CC Holland, special to Law.com, wrote an interesting feature today entitled, "Where Are All the Female Bloggers."  I was interviewed for the article, and have to admit, I hadn't recognized that there was an apparent lack of female bloggers until Ms. Holland asked me about it.  Nonetheless, the article contains interesting, if not alarming observations.  Personally, I've had a blast participating in the "blogosphere" and have been lucky enough to avoid some of the downsides discussed in the article.  Food for thought.

Exploring The Decision To Retain an Appellate Lawyer

Greg May, over at the California Blog of Appeal, is starting a new series on the reasons why attorneys, and more importantly their clients, are sometimes reluctant to hire appellate counsel.  Sure to spark an interesting conversation . . . check it out here.

Why another blog about appellate law?

There are few resources -- either online or in our rapidly diminishing libraries --that offer guidance on protecting your client’s case on appeal while you develop your case at the trial court level. Most practitioners wait until after the trial court has already ruled on a particular issue before evaluating the potential outcome of appellate review of the issue. How the issue is presented to the trial court before it is ruled upon significantly impacts the manner in which the issue is considered by the appellate court. This blog is intended to offer some insight as how to best present such issues at the trial level so that their merits are given maximum consideration at the appellate level.    

When I first began handling appeals, most of the work came from my colleagues at my firm.   I would love to claim that people sought my advice before structuring their litigation, but that rarely happened. Instead, I was the last stop -- often visited by attorneys who weeks before had been riding the high of winning that big verdict only to receive a notice of appeal in their inbox. The reality that the jury verdict or trial court’s decision in their favor was not the end of the dispute would bring them to my door.

Any appellate practitioner will tell you that waiting until after the verdict should not be the first time a litigator considers the potentially appealable issues in a case. By the time the jury renders its verdict, the record and arguments relevant to the issues have been made and your client is bound by both on appeal.

Now at Archer Norris we have an extremely effective collaboration between the trial attorneys and our appellate team. We work together before and during litigation at the trial court level to insure our client’s case is ready for a potential appeal before a notice of appeal is filed. We collaborate on trial strategy at the outset of a case, before summary judgment motions, and in preparing the evidence for trial. Do we write appellate briefs, writ petitions and responses thereto, and appear for oral argument before the various appellate courts? Of course. But the collaboration between our trial counsel and our appellate department protects our clients’ potential for success on appeal. Trial strategy is thorough and well planned, thus eliminating the possibility that an inadequate record or the waiver of a legal argument will diminish our chances on appeal.

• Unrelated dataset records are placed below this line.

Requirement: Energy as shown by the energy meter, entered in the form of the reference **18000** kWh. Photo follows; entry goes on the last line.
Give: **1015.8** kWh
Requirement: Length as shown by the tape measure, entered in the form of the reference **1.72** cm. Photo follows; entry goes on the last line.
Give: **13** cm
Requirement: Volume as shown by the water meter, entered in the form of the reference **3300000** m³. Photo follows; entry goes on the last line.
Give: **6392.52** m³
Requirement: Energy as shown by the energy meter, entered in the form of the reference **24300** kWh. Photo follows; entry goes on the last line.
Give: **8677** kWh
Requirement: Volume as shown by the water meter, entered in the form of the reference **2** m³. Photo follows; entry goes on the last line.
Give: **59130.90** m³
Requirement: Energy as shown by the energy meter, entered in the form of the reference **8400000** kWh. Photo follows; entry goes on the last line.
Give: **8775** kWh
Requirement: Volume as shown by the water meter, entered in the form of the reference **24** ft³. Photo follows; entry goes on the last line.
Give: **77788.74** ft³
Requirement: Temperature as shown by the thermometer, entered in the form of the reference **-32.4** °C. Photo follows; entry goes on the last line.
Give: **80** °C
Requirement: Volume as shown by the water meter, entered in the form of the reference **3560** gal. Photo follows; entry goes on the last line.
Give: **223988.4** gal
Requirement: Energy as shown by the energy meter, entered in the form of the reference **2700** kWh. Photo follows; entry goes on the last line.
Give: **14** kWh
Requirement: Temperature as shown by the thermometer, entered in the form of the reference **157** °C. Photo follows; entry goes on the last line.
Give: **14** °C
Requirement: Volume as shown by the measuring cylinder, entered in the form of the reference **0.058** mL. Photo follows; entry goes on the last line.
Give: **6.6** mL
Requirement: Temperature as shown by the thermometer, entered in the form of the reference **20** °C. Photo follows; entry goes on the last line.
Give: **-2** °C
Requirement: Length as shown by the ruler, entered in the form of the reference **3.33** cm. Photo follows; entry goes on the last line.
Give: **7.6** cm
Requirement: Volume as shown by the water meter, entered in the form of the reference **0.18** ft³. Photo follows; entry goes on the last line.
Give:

What does this have to do with the California Appellate Blog? My colleague, Kim Amick, and I are taking this collaboration “online” as they say. If you are looking for daily case summaries or in-depth analyses of opinions issued on a specific practice area, we will offer that occasionally, but our goal is to highlight those opinions that affect the day-to-day practice of litigators and appellate lawyers. Most importantly, we strive to be a resource for trial and appellate counsel and to foster awareness that the decisions you make from day one affect a potential appeal.